A Concealed Trigger for Seizures & Collapse

A 35 year old gentleman with a background of learning disability presented to the Emergency Department (ED) with seizures on a background of two months of fevers, night sweats and being generally unwell. Prior to this he had presented to his General Practitioner with multiple collapsing episodes which had been attributed as being behavioural in nature.  He was admitted to the Acute Medical Unit as a seizure ?cause. During initial work-up by the medical team a CT scan of his brain was requested and examination was documented as being normal. Up to this point in his admission process he had been reviewed by multiple clinicians all of whom had documented a ‘grossly normal examination but patient difficult to formally assess’. During senior review by the Acute Medical Consultant he was noted to have a loud murmur suggestive of mitral regurgitation. Bedside echocardiography was subsequently performed within the Acute Medical Unit demonstrating a vegetation on his anterior mitral valve leaflet (AMVL) with associated severe mitral regurgitation.
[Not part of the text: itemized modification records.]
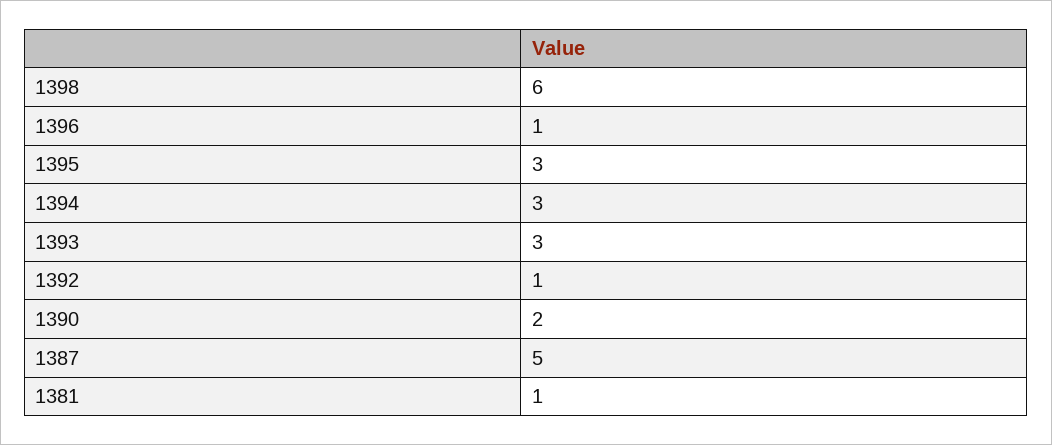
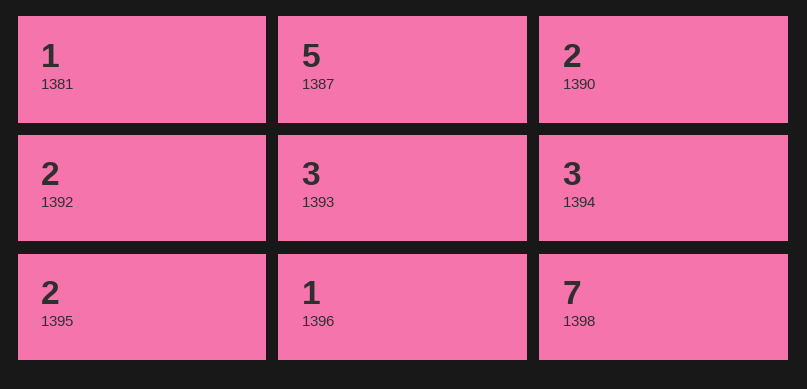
1398: 6 -> 7
1395: 3 -> 2
1392: 1 -> 2

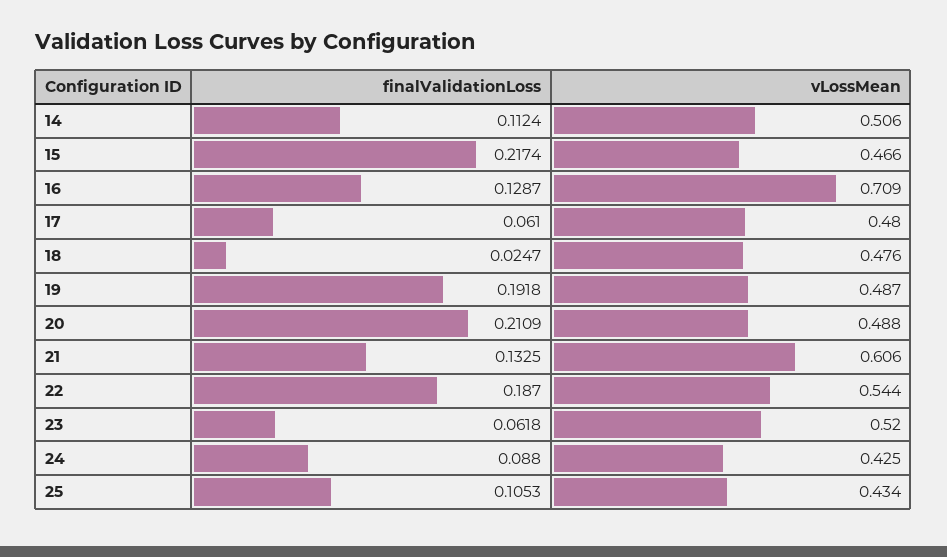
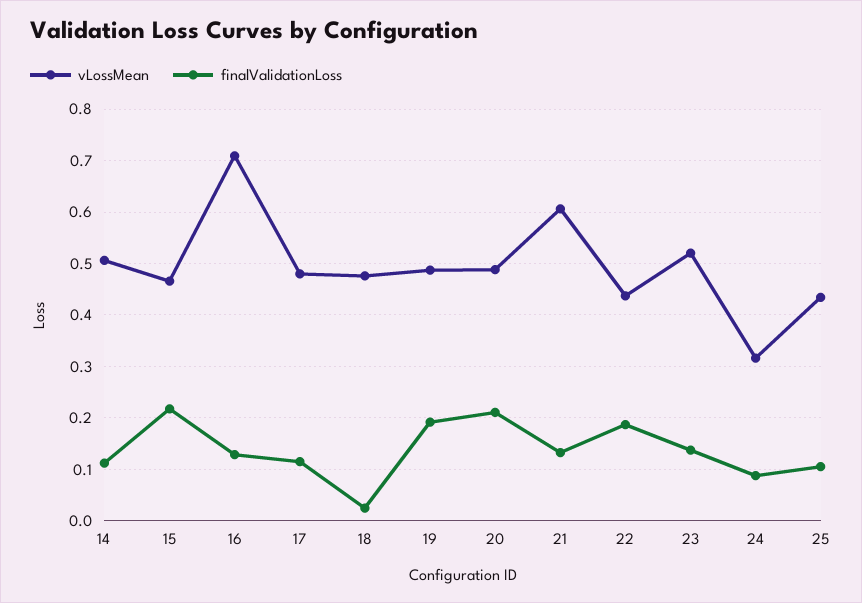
finalValidationLoss, 17: 0.061 -> 0.12
vLossMean, 22: 0.544 -> 0.44
finalValidationLoss, 23: 0.0618 -> 0.14
vLossMean, 24: 0.425 -> 0.32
A4C demonstrates vegetation on AMVL, thin/wavy leaflet.

Zoomed image of MV on A4C view.

A4C demonstrates MR.

CT and subsequent MRI revealed multiple septic emboli to the brain as the likely trigger for his seizure activity. Despite an initial plan for valve replacement, difficulties with consent and plan for future management resulted in conservative management with six weeks of antibiotics. He made a good recovery.

Learning points:

  1. History is key. Always fully examine your patients and do not document assumptions based on incomplete assessments.This gentleman had “HS1+2+0” documented by two separate clinicians prior to noting the loud murmur.
  2. Never simply label a patient with learning disability as being ‘difficult’. Exclude other pathology.